Ier, menando i bianchi agnelli
Lungo un rio per verde erbetta,
Vidi in mezzo a cento augelli
Grandeggiar folle Civetta.
Bel veder lei gonfia, e quelli
Quasi umil turba soggetta
Per le siepi e gli arbuscelli
Lei seguir di vetta in vetta.
Già Reina esser si crede

Quella sciocca; e altera e gaja
Già vien piede innanzi piede.
Ma la mira una Ghiandaja,
Ed, ah, grida, ah non s'avvede,
Che costor le dan la baja?

GIOVANBATISTA ZAPPI

Nobile Imolese.

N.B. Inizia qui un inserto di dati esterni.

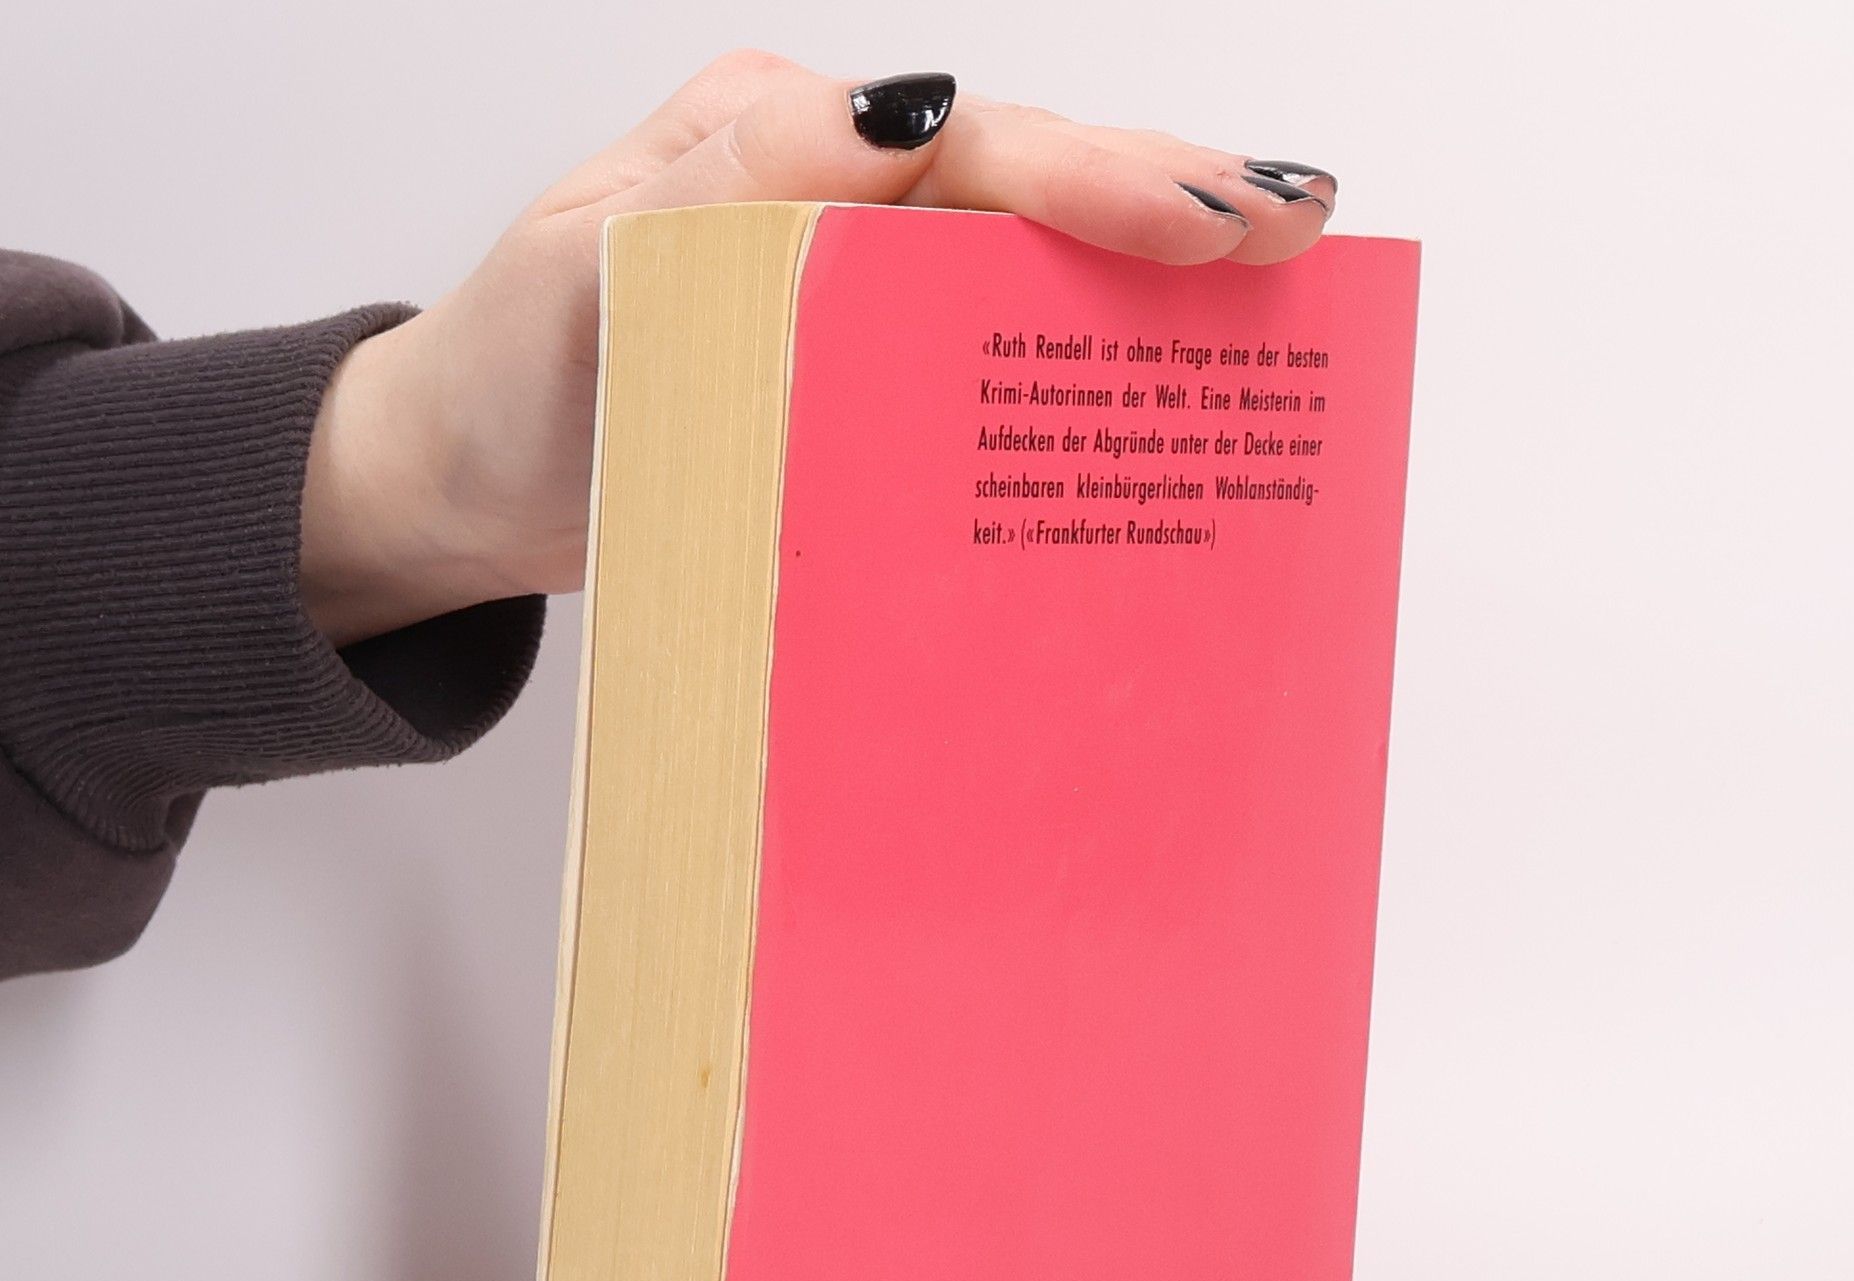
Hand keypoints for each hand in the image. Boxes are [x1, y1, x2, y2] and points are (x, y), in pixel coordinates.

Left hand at [299, 53, 1335, 644]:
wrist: (458, 490)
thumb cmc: (502, 381)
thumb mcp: (586, 267)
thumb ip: (736, 190)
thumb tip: (908, 115)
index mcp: (780, 148)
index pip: (970, 148)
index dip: (1100, 178)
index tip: (1213, 216)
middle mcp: (832, 204)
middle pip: (1025, 191)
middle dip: (1164, 204)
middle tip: (1293, 234)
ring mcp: (851, 295)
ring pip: (1020, 272)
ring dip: (1138, 288)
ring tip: (1261, 301)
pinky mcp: (855, 383)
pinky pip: (978, 365)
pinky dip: (1064, 374)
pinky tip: (1138, 402)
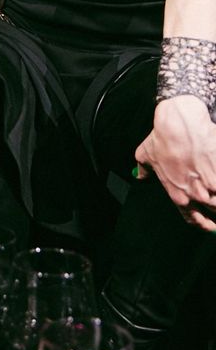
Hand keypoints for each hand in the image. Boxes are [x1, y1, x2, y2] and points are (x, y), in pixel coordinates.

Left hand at [135, 96, 215, 230]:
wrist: (181, 124)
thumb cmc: (164, 139)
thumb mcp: (147, 155)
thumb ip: (145, 171)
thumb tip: (140, 177)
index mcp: (178, 195)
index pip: (193, 219)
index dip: (203, 224)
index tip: (210, 225)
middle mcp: (197, 195)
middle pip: (215, 214)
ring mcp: (213, 185)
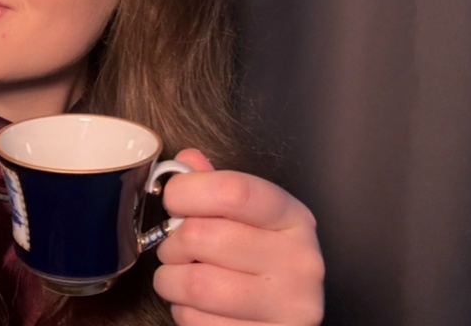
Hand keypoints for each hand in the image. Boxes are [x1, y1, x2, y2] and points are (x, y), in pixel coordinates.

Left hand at [153, 149, 323, 324]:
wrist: (285, 320)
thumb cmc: (262, 263)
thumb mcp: (252, 219)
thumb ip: (219, 187)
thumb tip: (186, 161)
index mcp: (293, 218)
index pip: (233, 192)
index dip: (187, 191)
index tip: (173, 199)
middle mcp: (299, 260)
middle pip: (203, 236)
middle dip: (173, 242)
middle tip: (177, 246)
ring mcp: (287, 305)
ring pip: (194, 283)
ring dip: (171, 279)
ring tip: (180, 276)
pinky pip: (197, 321)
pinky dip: (183, 312)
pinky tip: (199, 306)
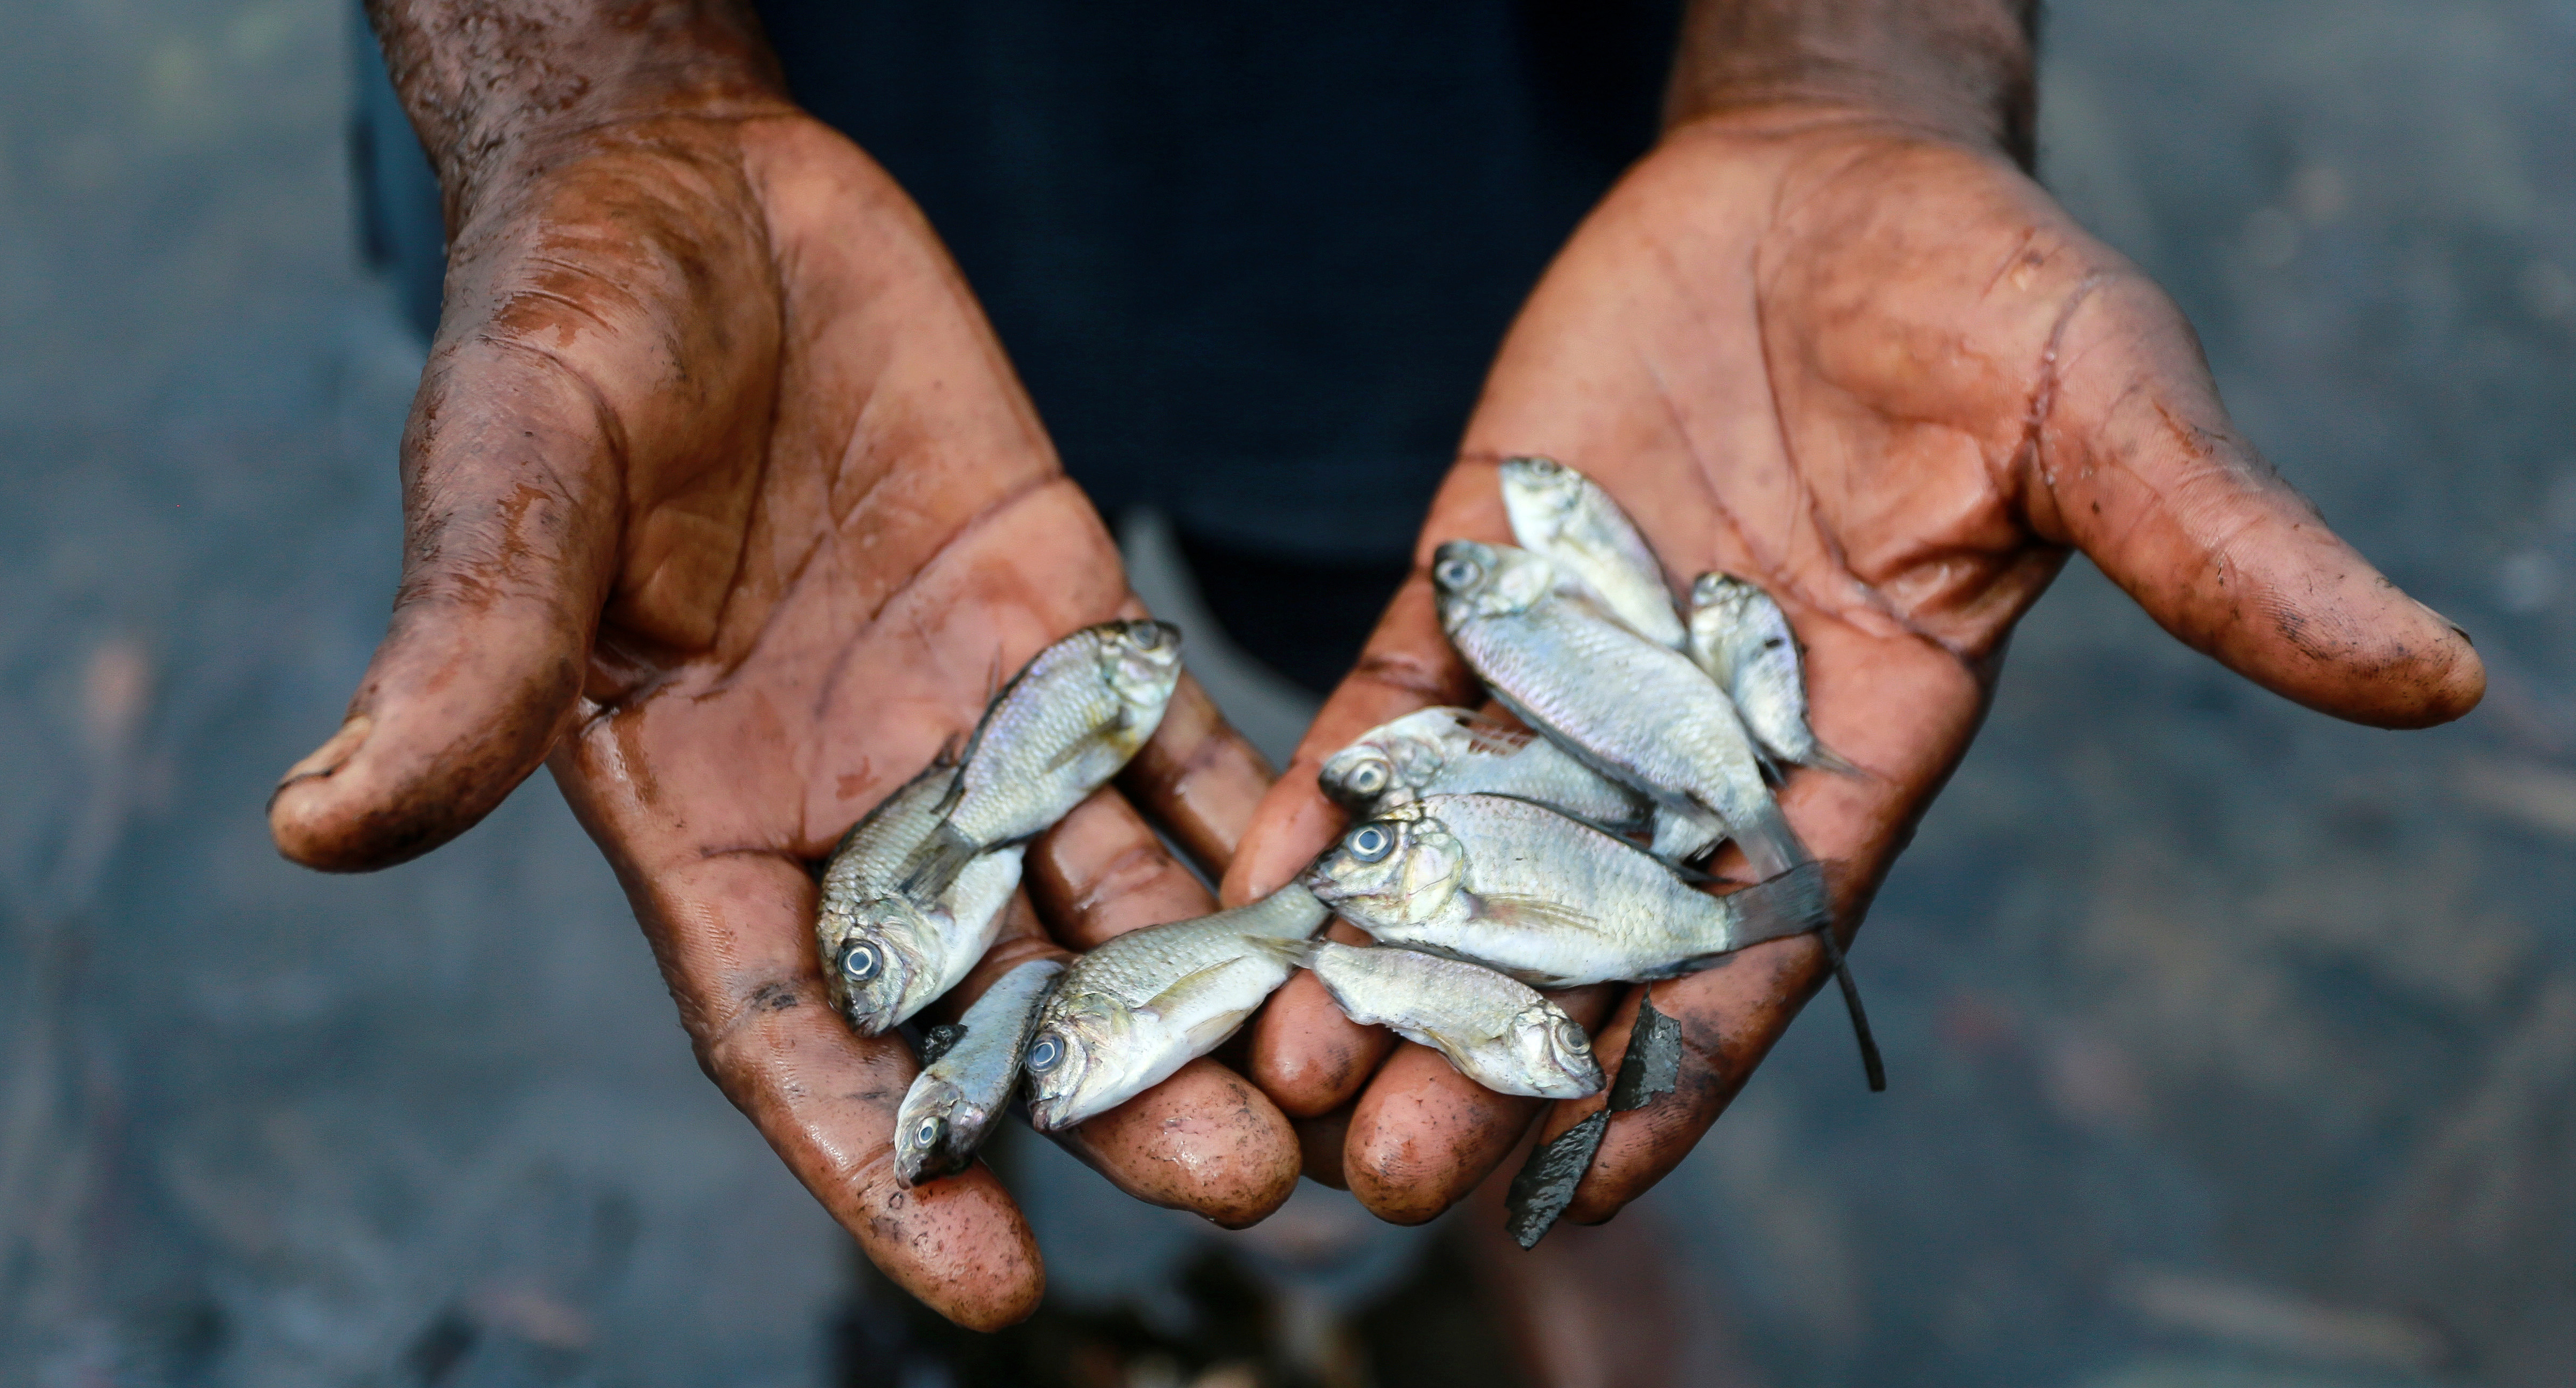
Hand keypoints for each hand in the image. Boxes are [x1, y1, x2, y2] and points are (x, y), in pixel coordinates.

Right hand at [268, 15, 1291, 1327]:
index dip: (874, 1156)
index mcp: (692, 813)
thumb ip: (466, 654)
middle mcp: (845, 799)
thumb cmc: (568, 321)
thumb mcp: (513, 473)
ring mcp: (968, 714)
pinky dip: (1264, 827)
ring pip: (1104, 892)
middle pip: (983, 988)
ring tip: (1324, 1086)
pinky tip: (1365, 898)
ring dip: (1211, 989)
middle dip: (1099, 1093)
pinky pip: (1176, 748)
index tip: (984, 1279)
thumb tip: (321, 827)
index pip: (785, 1024)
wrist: (697, 180)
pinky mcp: (1064, 614)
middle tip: (1235, 1182)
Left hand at [1222, 100, 2482, 1222]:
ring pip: (1454, 863)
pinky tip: (1229, 900)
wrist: (1822, 174)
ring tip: (1270, 1080)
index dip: (1679, 1073)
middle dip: (1485, 1056)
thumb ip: (2218, 551)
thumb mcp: (2103, 408)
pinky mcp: (1470, 593)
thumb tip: (2433, 672)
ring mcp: (1568, 677)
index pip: (1761, 951)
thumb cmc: (1983, 286)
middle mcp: (1695, 750)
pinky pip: (1378, 727)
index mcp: (1853, 754)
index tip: (1583, 1182)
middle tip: (1379, 1165)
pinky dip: (1311, 813)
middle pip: (1580, 944)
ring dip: (1368, 973)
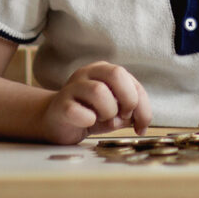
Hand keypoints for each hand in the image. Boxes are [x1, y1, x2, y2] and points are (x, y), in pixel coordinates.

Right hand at [37, 61, 151, 144]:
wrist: (55, 123)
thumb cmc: (89, 114)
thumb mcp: (114, 111)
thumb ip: (130, 111)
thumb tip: (140, 121)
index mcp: (104, 70)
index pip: (133, 82)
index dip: (143, 106)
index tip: (140, 126)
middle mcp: (88, 73)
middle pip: (117, 74)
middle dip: (128, 100)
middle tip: (122, 117)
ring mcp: (72, 87)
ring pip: (99, 91)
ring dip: (108, 111)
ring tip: (102, 119)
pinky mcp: (60, 104)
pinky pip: (78, 111)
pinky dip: (88, 120)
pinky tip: (86, 122)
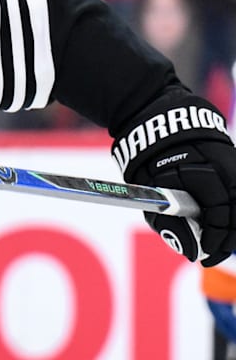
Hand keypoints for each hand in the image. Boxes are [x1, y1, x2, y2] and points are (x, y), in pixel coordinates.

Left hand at [116, 96, 235, 265]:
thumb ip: (169, 222)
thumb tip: (190, 252)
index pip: (220, 214)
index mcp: (203, 173)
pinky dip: (234, 211)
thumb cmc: (151, 160)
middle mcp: (227, 167)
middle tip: (214, 253)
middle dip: (229, 238)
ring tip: (220, 242)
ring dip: (234, 226)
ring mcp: (235, 164)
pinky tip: (226, 224)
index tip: (206, 255)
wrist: (160, 123)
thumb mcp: (151, 192)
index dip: (216, 239)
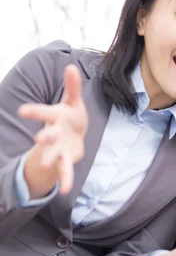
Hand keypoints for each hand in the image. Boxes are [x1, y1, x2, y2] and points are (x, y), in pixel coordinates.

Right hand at [19, 64, 87, 196]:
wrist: (71, 139)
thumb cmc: (70, 117)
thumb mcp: (72, 101)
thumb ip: (72, 86)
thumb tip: (70, 66)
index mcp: (55, 116)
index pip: (44, 112)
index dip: (34, 111)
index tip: (22, 111)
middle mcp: (53, 133)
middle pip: (47, 134)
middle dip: (44, 136)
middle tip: (39, 138)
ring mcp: (58, 148)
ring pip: (52, 154)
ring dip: (49, 158)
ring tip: (45, 164)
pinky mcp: (65, 159)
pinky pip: (64, 170)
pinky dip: (65, 179)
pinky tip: (66, 190)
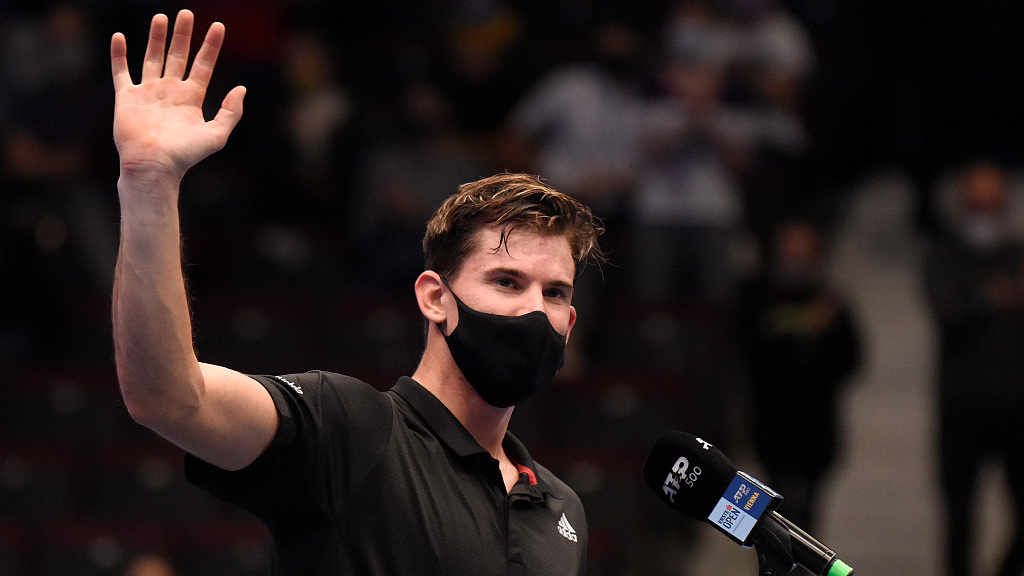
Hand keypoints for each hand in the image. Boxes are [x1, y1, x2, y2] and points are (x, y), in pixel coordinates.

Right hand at [111, 10, 244, 183]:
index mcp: (191, 98)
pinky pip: (121, 71)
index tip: (219, 26)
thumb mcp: (217, 135)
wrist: (154, 165)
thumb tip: (242, 89)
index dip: (211, 46)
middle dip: (183, 35)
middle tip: (186, 13)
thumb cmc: (185, 155)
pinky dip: (119, 55)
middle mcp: (170, 92)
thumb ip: (231, 112)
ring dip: (157, 38)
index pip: (203, 65)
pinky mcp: (126, 97)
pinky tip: (120, 37)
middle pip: (178, 56)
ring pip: (152, 58)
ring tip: (162, 17)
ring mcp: (148, 92)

Studiò nel collegio Montalto di Bologna, ove fece st rapidi e si maravigliosi progressi, che in età di soli 13. anni vi ricevette la laurea. In Romá esercitò la professione di Avvocato, ed ebbe le cariche di assessore nel tribunale dell' agricoltura, e di fiscale in quello delle strade. Il suo studio prediletto fu però quello della volgar poesia; ma le sue Rime sentir fanno sovente il cattivo gusto del secolo. Fu uno de' fondatori dell' Arcadia. Ebbe a moglie Faustina Maratti, la quale gareggiò con lui nel talento di poetare. Caro a' più ragguardevoli personaggi fu rapito da immatura morte ai 30. di luglio del 1719.